● **Task details**:
Copy out the lines of the records below, and only those lines, from the one with "This format for" through the one with "If a vertex", exactly as they appear.
********************
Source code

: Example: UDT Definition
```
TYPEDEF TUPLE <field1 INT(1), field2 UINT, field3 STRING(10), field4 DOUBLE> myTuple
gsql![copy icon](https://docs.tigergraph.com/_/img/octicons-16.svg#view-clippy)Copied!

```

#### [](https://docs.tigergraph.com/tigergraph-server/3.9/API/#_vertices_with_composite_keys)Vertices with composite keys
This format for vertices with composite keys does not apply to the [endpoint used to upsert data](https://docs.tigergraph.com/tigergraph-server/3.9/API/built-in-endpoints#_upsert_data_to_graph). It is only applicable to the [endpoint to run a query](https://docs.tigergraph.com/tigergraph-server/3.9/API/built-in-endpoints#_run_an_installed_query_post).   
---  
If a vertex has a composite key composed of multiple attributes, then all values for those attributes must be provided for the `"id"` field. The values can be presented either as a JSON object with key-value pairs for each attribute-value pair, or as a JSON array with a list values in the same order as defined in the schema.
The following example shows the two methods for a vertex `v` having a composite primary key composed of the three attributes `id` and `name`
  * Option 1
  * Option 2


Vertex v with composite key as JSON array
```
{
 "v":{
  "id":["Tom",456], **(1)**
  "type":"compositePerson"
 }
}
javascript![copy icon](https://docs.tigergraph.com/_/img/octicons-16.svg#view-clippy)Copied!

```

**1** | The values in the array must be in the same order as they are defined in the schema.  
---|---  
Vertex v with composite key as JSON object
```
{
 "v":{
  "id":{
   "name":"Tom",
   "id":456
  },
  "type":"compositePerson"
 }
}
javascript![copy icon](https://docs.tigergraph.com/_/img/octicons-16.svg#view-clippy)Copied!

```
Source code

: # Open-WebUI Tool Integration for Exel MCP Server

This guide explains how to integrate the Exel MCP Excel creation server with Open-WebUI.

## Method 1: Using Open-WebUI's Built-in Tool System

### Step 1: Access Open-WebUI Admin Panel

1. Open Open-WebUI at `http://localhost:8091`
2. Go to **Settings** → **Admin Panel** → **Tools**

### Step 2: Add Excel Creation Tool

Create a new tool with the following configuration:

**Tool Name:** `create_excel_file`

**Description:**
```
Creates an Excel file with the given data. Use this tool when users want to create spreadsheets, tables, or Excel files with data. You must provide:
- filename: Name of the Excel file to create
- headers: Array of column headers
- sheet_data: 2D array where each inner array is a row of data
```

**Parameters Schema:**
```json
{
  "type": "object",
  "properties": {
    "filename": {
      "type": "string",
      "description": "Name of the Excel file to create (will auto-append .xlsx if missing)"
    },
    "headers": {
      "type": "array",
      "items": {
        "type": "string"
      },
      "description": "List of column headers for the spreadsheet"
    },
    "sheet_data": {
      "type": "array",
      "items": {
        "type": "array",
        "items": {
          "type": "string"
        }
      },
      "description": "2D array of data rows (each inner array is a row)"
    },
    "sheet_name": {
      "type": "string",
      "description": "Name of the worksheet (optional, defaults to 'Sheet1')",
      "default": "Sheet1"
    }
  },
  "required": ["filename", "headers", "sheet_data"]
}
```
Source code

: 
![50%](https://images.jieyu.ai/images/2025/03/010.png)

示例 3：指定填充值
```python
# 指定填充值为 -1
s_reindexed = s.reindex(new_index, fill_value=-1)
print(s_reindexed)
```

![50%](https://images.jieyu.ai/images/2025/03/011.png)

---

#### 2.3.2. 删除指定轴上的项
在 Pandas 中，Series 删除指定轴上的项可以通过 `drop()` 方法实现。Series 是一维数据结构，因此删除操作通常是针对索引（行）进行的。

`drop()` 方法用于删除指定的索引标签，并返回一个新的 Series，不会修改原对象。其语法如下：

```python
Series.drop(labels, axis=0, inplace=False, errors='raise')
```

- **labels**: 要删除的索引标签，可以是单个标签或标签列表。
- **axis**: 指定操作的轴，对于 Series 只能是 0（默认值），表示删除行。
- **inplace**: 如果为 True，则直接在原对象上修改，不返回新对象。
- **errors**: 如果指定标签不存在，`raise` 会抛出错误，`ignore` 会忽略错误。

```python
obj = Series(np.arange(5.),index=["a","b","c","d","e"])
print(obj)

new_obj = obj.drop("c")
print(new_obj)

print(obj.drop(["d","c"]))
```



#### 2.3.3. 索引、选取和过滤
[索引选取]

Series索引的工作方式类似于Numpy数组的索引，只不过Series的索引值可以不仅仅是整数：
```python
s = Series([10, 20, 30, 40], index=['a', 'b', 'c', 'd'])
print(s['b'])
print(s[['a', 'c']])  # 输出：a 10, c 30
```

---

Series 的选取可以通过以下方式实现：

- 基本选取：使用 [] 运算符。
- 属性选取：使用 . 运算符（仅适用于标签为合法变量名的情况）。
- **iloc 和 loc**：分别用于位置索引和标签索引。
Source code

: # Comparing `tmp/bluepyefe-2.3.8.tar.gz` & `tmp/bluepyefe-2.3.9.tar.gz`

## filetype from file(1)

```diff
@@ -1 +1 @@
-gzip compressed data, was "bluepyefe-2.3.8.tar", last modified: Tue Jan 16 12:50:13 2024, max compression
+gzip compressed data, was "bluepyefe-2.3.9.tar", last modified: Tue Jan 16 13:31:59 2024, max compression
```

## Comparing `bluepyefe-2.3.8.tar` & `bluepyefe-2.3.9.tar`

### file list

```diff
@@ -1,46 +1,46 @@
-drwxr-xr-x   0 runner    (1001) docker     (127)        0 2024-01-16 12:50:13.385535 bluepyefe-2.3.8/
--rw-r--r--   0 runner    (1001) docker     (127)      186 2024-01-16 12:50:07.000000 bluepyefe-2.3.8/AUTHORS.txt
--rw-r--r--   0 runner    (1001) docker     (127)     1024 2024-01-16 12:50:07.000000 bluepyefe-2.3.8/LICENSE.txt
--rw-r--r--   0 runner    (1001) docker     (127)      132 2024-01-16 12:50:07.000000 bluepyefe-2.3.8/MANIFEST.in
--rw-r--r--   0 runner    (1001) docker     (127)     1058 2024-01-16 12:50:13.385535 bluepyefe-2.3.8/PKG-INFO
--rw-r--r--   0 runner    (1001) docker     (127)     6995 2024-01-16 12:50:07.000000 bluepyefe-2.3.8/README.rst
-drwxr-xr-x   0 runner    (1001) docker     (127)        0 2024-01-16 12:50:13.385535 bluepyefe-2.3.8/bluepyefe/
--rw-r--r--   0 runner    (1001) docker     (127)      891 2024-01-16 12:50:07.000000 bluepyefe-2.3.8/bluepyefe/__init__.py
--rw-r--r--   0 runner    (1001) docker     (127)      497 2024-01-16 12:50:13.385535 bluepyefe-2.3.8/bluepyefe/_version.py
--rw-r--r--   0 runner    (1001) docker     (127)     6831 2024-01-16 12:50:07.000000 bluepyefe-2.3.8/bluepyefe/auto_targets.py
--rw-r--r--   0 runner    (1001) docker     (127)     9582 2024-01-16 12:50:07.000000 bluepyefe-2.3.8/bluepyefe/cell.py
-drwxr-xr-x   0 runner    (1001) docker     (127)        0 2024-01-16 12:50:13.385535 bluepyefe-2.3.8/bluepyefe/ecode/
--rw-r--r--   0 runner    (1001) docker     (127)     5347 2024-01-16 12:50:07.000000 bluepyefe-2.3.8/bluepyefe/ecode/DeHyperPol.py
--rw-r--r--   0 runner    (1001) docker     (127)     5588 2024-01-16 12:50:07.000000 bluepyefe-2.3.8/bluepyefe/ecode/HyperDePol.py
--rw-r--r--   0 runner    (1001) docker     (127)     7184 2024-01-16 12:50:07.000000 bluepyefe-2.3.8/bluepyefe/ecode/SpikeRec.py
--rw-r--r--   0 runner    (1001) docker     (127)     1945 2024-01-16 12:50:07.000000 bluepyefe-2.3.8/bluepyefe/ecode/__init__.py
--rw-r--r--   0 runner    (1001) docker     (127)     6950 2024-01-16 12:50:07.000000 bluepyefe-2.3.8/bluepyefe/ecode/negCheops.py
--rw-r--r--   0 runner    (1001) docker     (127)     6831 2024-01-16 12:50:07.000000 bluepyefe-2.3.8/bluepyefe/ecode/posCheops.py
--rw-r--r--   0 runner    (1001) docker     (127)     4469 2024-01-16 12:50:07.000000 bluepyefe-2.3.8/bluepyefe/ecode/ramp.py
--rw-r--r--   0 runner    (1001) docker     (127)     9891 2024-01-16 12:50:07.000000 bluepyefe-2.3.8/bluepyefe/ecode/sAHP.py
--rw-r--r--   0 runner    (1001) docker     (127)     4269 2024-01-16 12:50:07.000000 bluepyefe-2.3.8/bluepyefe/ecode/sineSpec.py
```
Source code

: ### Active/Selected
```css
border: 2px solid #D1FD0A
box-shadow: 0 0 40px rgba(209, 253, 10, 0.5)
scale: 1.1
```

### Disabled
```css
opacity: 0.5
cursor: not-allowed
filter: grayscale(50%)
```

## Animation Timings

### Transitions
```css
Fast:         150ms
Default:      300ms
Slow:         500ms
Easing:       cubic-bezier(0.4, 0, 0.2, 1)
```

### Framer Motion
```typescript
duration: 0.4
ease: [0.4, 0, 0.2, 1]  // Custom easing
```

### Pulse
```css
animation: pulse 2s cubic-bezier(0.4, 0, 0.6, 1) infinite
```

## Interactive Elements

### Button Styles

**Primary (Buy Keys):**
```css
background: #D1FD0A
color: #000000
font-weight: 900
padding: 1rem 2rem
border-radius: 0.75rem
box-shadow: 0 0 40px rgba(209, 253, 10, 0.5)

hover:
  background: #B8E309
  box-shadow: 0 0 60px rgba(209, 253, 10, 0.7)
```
********************
● **Your response**:
This format for vertices with composite keys does not apply to the [endpoint used to upsert data](https://docs.tigergraph.com/tigergraph-server/3.9/API/built-in-endpoints#_upsert_data_to_graph). It is only applicable to the [endpoint to run a query](https://docs.tigergraph.com/tigergraph-server/3.9/API/built-in-endpoints#_run_an_installed_query_post).   
---  
If a vertex has a composite key composed of multiple attributes, then all values for those attributes must be provided for the `"id"` field. The values can be presented either as a JSON object with key-value pairs for each attribute-value pair, or as a JSON array with a list values in the same order as defined in the schema.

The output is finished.